A ideia mistificada do protagonista é tão presente que qualquer momento em que ele mostra-se mais próximo de um ser humano comum, ainda que de forma breve, é rapidamente convertido em algo ruim, quase um pecado à sua carreira. Ou seja, é como se ele precisasse manter-se completamente afastado dos hábitos das pessoas normais para desenvolver sua genialidade musical, um argumento não só duvidoso como clichê.

Nessa construção também é notável a atuação dos diversos intérpretes de Martins, composta por quatro atores, ao todo: Davi Campolongo (criança), João Germano (adolescente), Rodrigo Pandolfo (jovem) – de Elis – e Alexandre Nero (adulto) – de Getúlio. Percebe-se que todos eles trazem gestos que direcionam-se à maneira como o maestro se encontra hoje, e mesmo com essas interpretações caminhando a um conjunto mais figurativo do que natural do músico, em si, nota-se a ligação entre os intérpretes através da forma. O que, no geral, demonstra uma licença poética idealizada à história, um tanto forçada em certos momentos, é verdade, mas também contribuindo à criação do mito do artista.

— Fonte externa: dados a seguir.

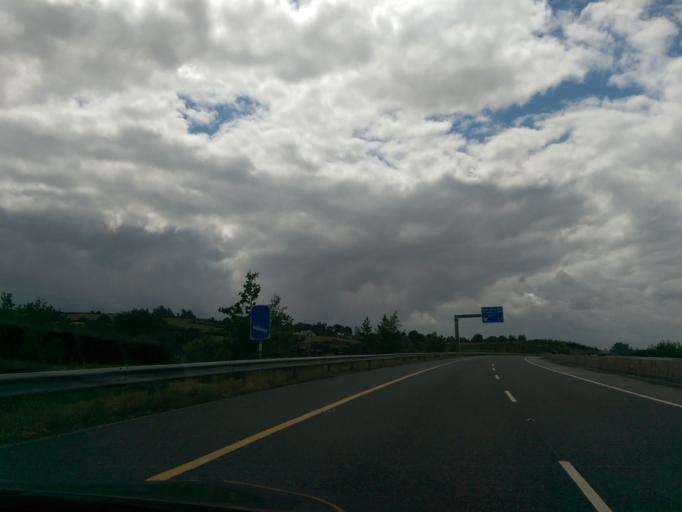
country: IE
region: Munster
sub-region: County Cork
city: Mitchelstown
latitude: 52.2427
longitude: -8.2714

Os aspectos técnicos ligados à fotografia fílmica, no entanto, nos mostram um trabalho mais padronizado ao tipo de história, com uma iluminação cênica atendendo exatamente àquilo que se é esperado e com alguns bons momentos em que percebe-se um detalhe ou outro no recorte da luz – nos momentos-chave do filme. A paleta de cores também é própria à narrativa, contudo utiliza de composições diversificadas durante a trajetória do maestro. Desse modo, em tons pastéis ou dessaturados, a colorização nos traz instantes ligados numa temática histórica e temporalizada, mas de forma bela e orgânica à obra.

João O Maestro

Ainda assim, é estranho perceber que são pouquíssimos os momentos em que a obra imprime-nos algum sentimento verdadeiro (que não esteja artificializado), embora seja um melodrama cinebiográfico. E observando o fato de que causar uma emoção real pode ser compreendido como uma das funções primordiais na arte da música, é altamente contraditório enxergar essa falta de sensações naturais no filme, principalmente numa história que relata diversas reviravoltas e reinvenções de seu personagem-título.

No mais, a impressão final é que João, O Maestro trata-se de uma grande história que merecia um trabalho com melhor uso dos recursos do cinema, sem uma didática excessiva e mostrada de maneira mais natural sobre o seu aspecto biográfico, pois este aparece como um drama superficial. Em contraponto, por estar num formato próprio às grandes massas, é possível que esse retrato de João Carlos Martins seja melhor aceito (comercialmente) do que se fosse realizado em uma visão mais humanizada. Afinal, é comumente difícil aceitar o real quando o mesmo está ao lado de um mito.

Se o leitor me permite, permaneço com a frase de João: “Superação é possuir a disciplina de um atleta e a alma de um poeta.” – nada mais humano do que isso!